【広報担当者必見】フォロワー数10万人超「インフルエンサーひよりん」のつくりかた
23歳シングルマザーのブレイクスルー
三条タクシー株式会社(新潟県三条市)のドライバーであり、TikTok(ショート動画)の投稿を中心に活躍するインフルエンサー・ひよりんをご存じのユーザーも多いはず。
フォロワー数10万人超え、最大で約720万回再生数を稼ぎ、近年ははじめ社長など有名YouTuberとのコラボや、全国ネットのテレビ番組などメディア出演多数。三条市ふるさと観光大使就任。全国的にファンが存在し、コロナ明けの今や、日本中からひよりんの運転するタクシーにわざわざ乗りに来るファンもいるという。
高校を2度リタイヤした中卒。

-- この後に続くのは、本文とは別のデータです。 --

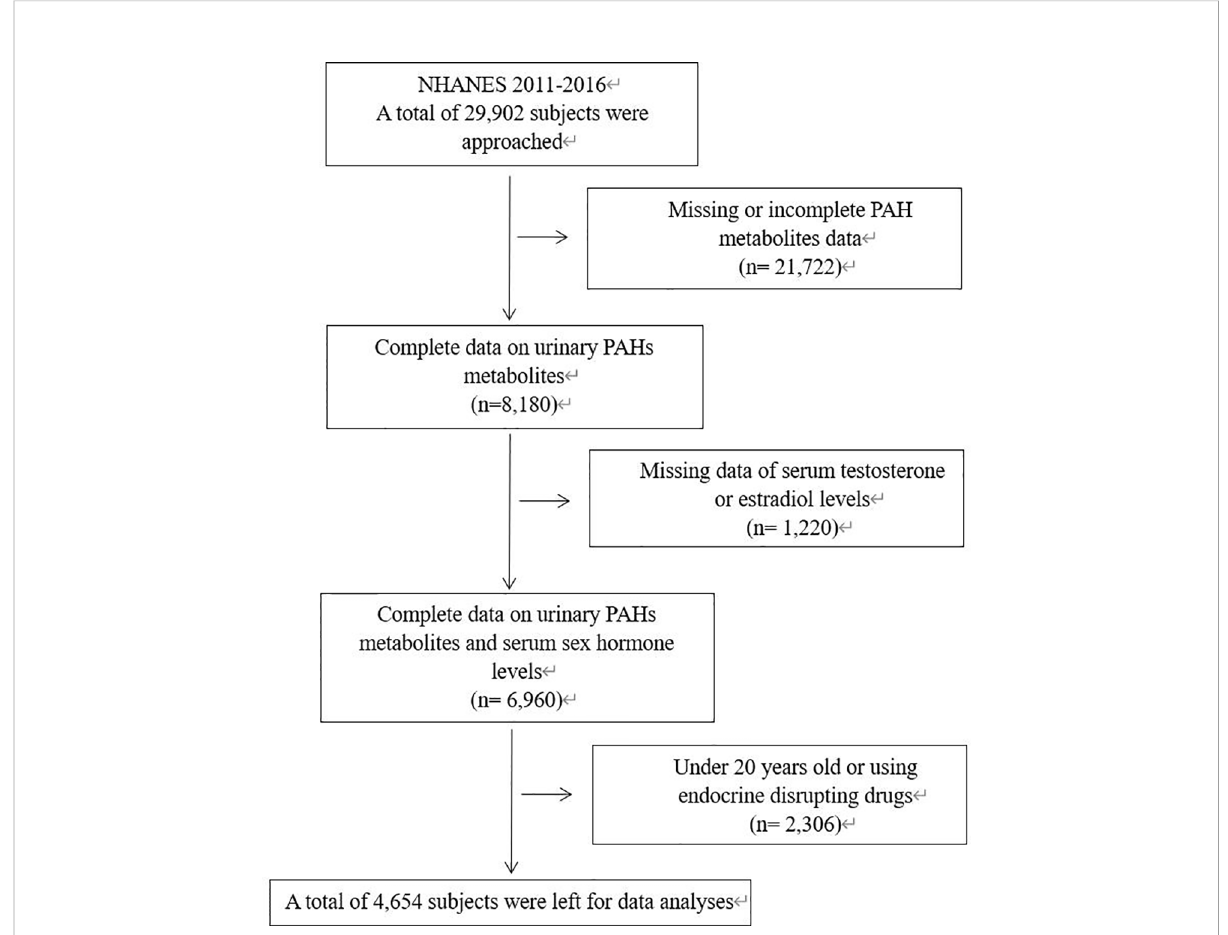
FIGURE 1 Flowchart describing the selection of patients. NHANES, National Health and Nutrition Examination Survey; PAH, Polycyclic aromatic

19歳の時に未婚で出産。21歳で結婚。二人目の子供を出産。23歳の時に離婚してシングルマザーに、ほぼ同時期にタクシードライバーに転職・・・ひとつひとつのキャラが渋滞している、プロフィルは基本的にすべて明かしている。
今回は、三条タクシー本社を訪ね、ひよりんを直撃した。
― ひよりんは、若くしてなかなか高カロリーな人生を歩んできていますが、ブレイクしてからも一切隠そうとしないのですね
そうなんです。もう嘘つくのが苦手すぎて(笑)だいたい人からは「彼氏いるの?」から始まって「いない」と答えると「じゃあ結婚してるの?」と聞かれると「結婚してないけど子供いる」って答えちゃうんです。アイドルキャラで行こうと思った時もあるけど、その先、嘘ついていく面倒くささを考えたら無理でした。
― そもそもSNSを本気で始めたきっかけは?
三条タクシーでは「さくらチーム」といって女性のドライバーのチームがありました。さくらチームは、男性のドライバーさんより給料のベースが少し高いのですが、その分、運行業務以外にもいろいろやらなきゃならないことがあるのです。私もこのさくらチームに入っていました。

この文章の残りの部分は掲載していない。